Following figure shows some of the data structure’s relation.
The userspace can set the iova(GPA)->HPA mapping by calling ioctl(VFIO_IOMMU_MAP_DMA) on container fd. The ‘VFIO_IOMMU_MAP_DMA’s argument is ‘vfio_iommu_type1_dma_map’. It is defined as following:
struct vfio_iommu_type1_dma_map {
__u32 argsz;
__u32 flags;
#define VFIO_DMA_MAP_FLAG_READ (1 << 0) /* readable from device */
#define VFIO_DMA_MAP_FLAG_WRITE (1 << 1) /* writable from device */
__u64 vaddr; /* Process virtual address */
__u64 iova; /* IO virtual address */
__u64 size; /* Size of mapping (bytes) */
};
The ‘vaddr’ is the virtual adress of qemu process, the iova is the iova of device’s view.
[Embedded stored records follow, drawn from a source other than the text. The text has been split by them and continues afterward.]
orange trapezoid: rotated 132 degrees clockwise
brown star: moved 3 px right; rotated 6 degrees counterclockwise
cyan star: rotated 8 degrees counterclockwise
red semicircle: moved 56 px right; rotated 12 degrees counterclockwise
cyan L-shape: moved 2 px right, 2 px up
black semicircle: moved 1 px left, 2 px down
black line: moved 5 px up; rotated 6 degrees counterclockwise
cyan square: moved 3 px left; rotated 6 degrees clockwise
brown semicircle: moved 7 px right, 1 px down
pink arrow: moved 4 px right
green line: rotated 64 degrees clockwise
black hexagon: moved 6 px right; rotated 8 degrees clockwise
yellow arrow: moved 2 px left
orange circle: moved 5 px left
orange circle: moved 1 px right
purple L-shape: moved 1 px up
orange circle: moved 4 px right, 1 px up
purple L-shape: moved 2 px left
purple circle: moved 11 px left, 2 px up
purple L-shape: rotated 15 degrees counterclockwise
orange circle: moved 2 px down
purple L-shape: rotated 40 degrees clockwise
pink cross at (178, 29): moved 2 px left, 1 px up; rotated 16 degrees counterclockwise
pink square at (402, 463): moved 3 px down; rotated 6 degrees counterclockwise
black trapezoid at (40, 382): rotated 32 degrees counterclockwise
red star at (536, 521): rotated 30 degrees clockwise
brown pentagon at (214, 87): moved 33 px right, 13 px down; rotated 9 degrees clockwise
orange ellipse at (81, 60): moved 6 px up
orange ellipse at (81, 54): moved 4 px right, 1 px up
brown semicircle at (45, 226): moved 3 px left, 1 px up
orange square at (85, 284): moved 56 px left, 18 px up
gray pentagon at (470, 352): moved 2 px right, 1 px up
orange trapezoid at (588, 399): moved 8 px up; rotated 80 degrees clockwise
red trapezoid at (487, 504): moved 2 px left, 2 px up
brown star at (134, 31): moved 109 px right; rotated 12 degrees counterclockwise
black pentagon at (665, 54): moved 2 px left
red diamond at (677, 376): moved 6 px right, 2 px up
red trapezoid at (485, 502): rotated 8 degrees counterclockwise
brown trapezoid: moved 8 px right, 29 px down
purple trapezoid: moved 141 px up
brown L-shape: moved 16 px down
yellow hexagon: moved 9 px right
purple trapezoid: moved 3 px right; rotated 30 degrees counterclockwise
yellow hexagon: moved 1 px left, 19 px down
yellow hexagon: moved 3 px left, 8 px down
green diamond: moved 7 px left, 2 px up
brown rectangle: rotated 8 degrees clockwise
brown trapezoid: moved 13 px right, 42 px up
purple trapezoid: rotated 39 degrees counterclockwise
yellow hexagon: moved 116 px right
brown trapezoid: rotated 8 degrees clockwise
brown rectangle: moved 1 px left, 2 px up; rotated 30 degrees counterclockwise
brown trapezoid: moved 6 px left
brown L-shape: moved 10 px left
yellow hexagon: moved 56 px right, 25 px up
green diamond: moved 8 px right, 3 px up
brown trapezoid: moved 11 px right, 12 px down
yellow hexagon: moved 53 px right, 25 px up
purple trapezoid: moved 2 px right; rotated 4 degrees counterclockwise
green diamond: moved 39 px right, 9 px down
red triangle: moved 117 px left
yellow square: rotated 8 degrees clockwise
This ioctl handler is ‘vfio_dma_do_map’. ‘vfio_dma_do_map’ will pin the physical pages of virtual address of qemu’s and then calls ‘vfio_iommu_map’ to do the iova to hpa’s mapping. It calls ‘iommu_map’ and finally calls the ‘iommu_ops’s map function, this is ‘intel_iommu_map’ to complete the mapping work.